(Provided information Opens)

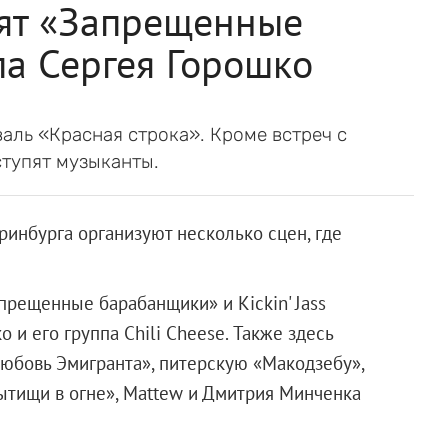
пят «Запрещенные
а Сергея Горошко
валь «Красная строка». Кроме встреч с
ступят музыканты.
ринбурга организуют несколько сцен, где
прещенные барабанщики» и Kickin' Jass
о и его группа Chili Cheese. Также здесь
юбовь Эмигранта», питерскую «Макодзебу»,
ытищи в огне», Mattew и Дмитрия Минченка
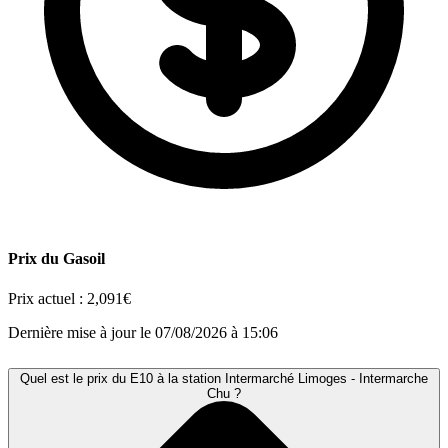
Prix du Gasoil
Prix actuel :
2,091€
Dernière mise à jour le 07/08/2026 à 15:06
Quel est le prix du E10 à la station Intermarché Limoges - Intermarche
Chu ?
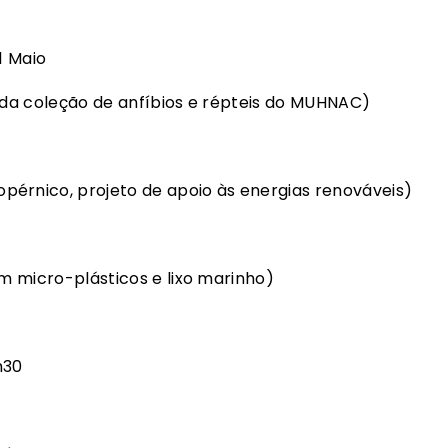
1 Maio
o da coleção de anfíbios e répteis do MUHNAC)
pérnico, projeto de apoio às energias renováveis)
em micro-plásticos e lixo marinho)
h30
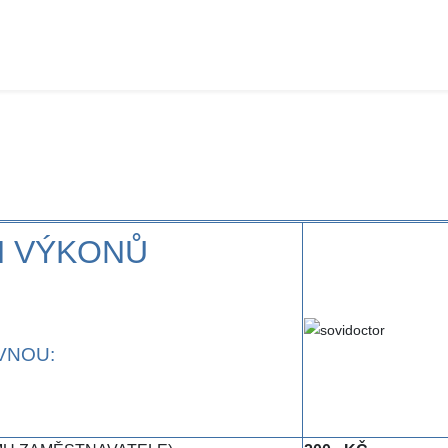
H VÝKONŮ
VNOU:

(Provided information Closes)
(Provided information Opens)

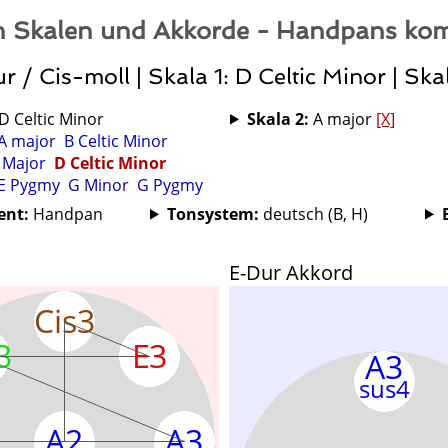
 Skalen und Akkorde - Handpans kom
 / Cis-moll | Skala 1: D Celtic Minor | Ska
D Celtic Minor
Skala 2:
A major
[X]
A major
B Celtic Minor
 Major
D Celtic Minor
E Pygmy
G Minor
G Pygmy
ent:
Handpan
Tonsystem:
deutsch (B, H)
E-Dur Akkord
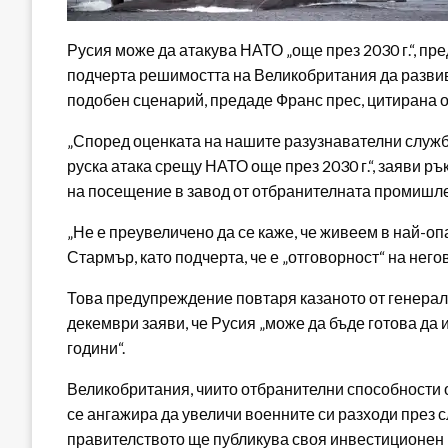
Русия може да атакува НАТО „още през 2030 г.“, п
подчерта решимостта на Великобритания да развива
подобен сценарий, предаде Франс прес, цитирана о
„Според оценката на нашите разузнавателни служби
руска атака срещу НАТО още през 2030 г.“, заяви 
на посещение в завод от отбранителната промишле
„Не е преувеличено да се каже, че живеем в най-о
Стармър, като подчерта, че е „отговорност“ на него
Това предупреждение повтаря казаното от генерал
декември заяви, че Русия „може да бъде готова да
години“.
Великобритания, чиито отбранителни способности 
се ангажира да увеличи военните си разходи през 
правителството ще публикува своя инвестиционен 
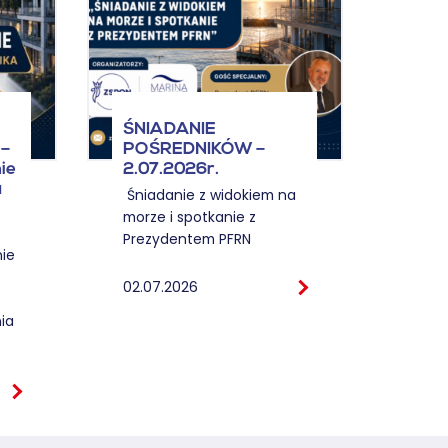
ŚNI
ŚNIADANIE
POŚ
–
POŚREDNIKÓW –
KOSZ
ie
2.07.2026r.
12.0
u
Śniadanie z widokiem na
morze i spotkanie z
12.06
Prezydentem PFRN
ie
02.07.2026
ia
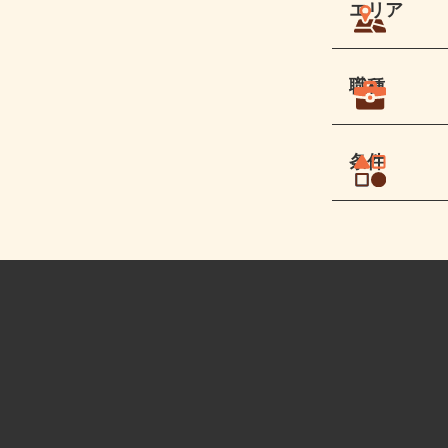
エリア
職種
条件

(Provided information Closes)
(Provided information Opens)

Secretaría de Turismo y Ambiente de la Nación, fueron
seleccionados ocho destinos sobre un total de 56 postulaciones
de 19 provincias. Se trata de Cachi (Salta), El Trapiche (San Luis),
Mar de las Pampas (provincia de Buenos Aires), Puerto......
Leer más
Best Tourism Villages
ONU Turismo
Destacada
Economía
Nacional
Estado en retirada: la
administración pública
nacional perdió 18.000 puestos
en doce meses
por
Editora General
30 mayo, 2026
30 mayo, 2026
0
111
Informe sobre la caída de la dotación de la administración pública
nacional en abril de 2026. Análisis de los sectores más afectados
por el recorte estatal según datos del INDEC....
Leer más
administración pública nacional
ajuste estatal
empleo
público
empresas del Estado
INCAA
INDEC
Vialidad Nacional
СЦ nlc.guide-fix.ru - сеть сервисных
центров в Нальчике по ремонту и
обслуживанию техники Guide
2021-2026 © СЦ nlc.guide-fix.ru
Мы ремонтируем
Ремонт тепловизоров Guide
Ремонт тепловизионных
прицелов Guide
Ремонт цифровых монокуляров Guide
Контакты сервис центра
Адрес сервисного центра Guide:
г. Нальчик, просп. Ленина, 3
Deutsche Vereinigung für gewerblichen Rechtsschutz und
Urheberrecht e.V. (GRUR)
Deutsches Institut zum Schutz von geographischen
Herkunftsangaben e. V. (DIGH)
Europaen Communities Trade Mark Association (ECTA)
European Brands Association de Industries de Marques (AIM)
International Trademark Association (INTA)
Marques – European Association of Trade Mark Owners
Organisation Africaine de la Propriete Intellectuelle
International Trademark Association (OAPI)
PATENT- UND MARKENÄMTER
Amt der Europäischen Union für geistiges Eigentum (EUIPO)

(Provided information Closes)

#### Problem
Lay out as a numbered list the lines above, from the one containing "Skalen und Akkorde - Handpans kom" through the one containing "E-Dur Akkord", and leave out any blank lines.

#### Output for this task
1.  Skalen und Akkorde - Handpans kom
2.  / Cis-moll | Skala 1: D Celtic Minor | Ska
3. D Celtic Minor
4. Skala 2:
5. A major
6. [X]
7. A major
8. B Celtic Minor
9.  Major
10. D Celtic Minor
11. E Pygmy
12. G Minor
13. G Pygmy
14. ent:
15. Handpan
16. Tonsystem:
17. deutsch (B, H)
18. E-Dur Akkord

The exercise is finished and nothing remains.